Trying to quantify relative speeds of different digital fabrication processes with “matter bandwidth”

Kragen Javier Sitaker, 02021-10-15 (updated 02021-12-30) (5 minutes)

2-D cutting fabrication techniques like laser cutting, plasma torch table cutting, waterjet cutting, and CNC milling are often immensely faster than 3-D printing. But they typically require more assembly steps and more difficult design.

Cutting sheet metal in particular is promising because you can bend it after cutting, both hardening it and getting a 3-D shape. Given some sort of press, you can bend it by pressing it between dies cut from the same sheet metal, either many of them stacked up or a smaller number in a crisscross pattern (ideally not quite at 90°). With something like a beading roller, you can use a fairly small die to make a fairly large part. Metal has a lot of other advantages.

Another potentially interesting process for getting a solid 3-D surface from a 2-D contour is to roll up or accordion-fold a strip, using some minimal number of alignment slots to get the successive layers properly aligned.

Laminated sheet metal is actually better than solid metal for electromagnetic purposes, although random mild steel will perform an order of magnitude worse than genuine electrical steel. Permanent magnets are not needed for variable reluctance motors.

Matter bandwidth

Ultimately I think the figure of merit that matters most for digital fabrication processes is the "matter bandwidth", which (being rusty on my Shannon) I roughly define as the number of bits exceeding the noise floor you can impress into a physical object per second. If you can produce a surface with 100-micron precision, then the height of a point on that surface anywhere in a 3.2-mm range counts as 5 bits. But if you have 10-micron precision, that's a little over 8 bits. The reason is that if you can make things more precise, you can make them smaller, while if you suffer less precision, they have to be bigger.

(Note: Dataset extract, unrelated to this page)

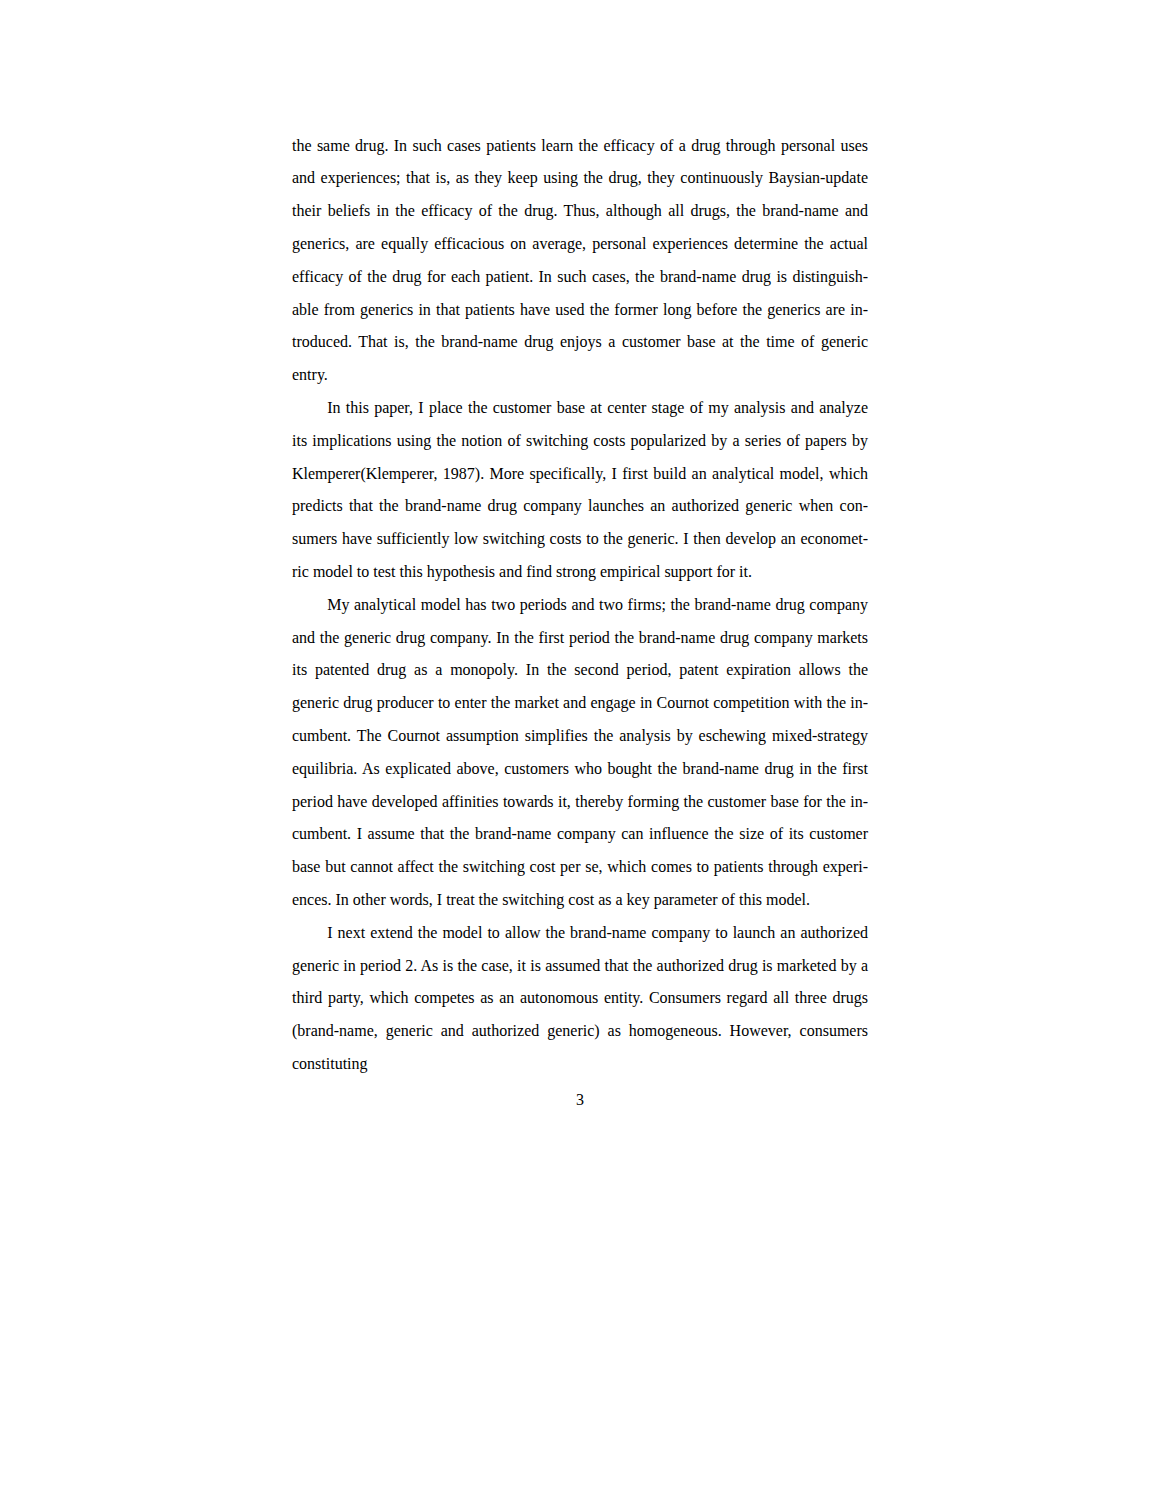the same drug. In such cases patients learn the efficacy of a drug through personal uses and experiences; that is, as they keep using the drug, they continuously Baysian-update their beliefs in the efficacy of the drug. Thus, although all drugs, the brand-name and generics, are equally efficacious on average, personal experiences determine the actual efficacy of the drug for each patient. In such cases, the brand-name drug is distinguishable from generics in that patients have used the former long before the generics are introduced. That is, the brand-name drug enjoys a customer base at the time of generic entry.
In this paper, I place the customer base at center stage of my analysis and analyze its implications using the notion of switching costs popularized by a series of papers by Klemperer(Klemperer, 1987). More specifically, I first build an analytical model, which predicts that the brand-name drug company launches an authorized generic when consumers have sufficiently low switching costs to the generic. I then develop an econometric model to test this hypothesis and find strong empirical support for it.
My analytical model has two periods and two firms; the brand-name drug company and the generic drug company. In the first period the brand-name drug company markets its patented drug as a monopoly. In the second period, patent expiration allows the generic drug producer to enter the market and engage in Cournot competition with the incumbent. The Cournot assumption simplifies the analysis by eschewing mixed-strategy equilibria. As explicated above, customers who bought the brand-name drug in the first period have developed affinities towards it, thereby forming the customer base for the incumbent. I assume that the brand-name company can influence the size of its customer base but cannot affect the switching cost per se, which comes to patients through experiences. In other words, I treat the switching cost as a key parameter of this model.
I next extend the model to allow the brand-name company to launch an authorized generic in period 2. As is the case, it is assumed that the authorized drug is marketed by a third party, which competes as an autonomous entity. Consumers regard all three drugs (brand-name, generic and authorized generic) as homogeneous. However, consumers constituting
3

And smaller is actually faster. After having a system that works at all, speed is my most important goal: being able to iterate quickly will enable me to overcome almost any obstacle at all, from fragility (because I can make a stock of spare parts in time) to debugging (because I can try many things) to political opposition (because it arises too slowly to be relevant). This is an enormous reversal from coal-age industrial processes in which mass production and mass processing was of paramount importance.

Very roughly, I think that for a production time of one month (2.6 megaseconds) and a production complexity of a million "voxels", one voxel per 2.6 seconds is adequate. But an order of magnitude better than that would get us out of marginal territory. Given that existing machinery (e.g., laser and inkjet printers) is seven orders of magnitude faster than this, and even RepRap FDM printers are about 10 voxels per second, it seems likely to be achievable, but of course that's drawing on billions of dollars of industrial infrastructure in the form of semiconductor fabs.

(Actually, if we figure 90 mm/s is a normal print speed, 500 microns is a normal trace width, and the resolution is 100 microns, that's 4500 voxels per second.)

Looking at the Maker's Muse product shill infomercial for the US$2900 Phrozen Sonic Mega 8K LCD stereolithography printer, I see it prints layers of 7680×4320 43-micron pixels. The salesman in the video says it he set the first (50-micron) layer to cure for 50 seconds to get it to work reliably in his cold winter, but that this is a really long cure time. I think 20 seconds is a more normal layer time for these UV-cured resin printers, but if we suppose it's 30 seconds, that's still 1.1 megavoxels per second. Later on, he showed that he got 10 hours 11 minutes for a build plate full of 35-mm-tall miniatures, which I think works out to 52.4 seconds per 50-micron layer, mostly due to peel time, since the cure time per layer was only 4 seconds. (The company claims 70 mm/hour print speed, which would be either 2.6 seconds per layer or, more likely, much thicker layers.) He compared to the much smaller Photon Mono X with cure times of 1.5-2 seconds and 60 mm/hour maximum print speed with, I assume, a similar layer height.

If we compare to laser printers, they are typically 600 dpi (23.6kp/m or 558Mp/m²), and the A4-sized ones (0.06237 m², thus 34.8 million pixels) typically print between 5 and 22 pages per minute, which works out to 2.9 million to 12.8 million pixels per second. They're not in very precise places, but the imprecision with respect to the other pixels is predictable and consistent. Unfortunately, it's difficult to convert laser-printed pages into almost anything else; if you print on transparency film such as cellulose acetate, you may be able to take a mold of the printout, but it's hard to stack that up.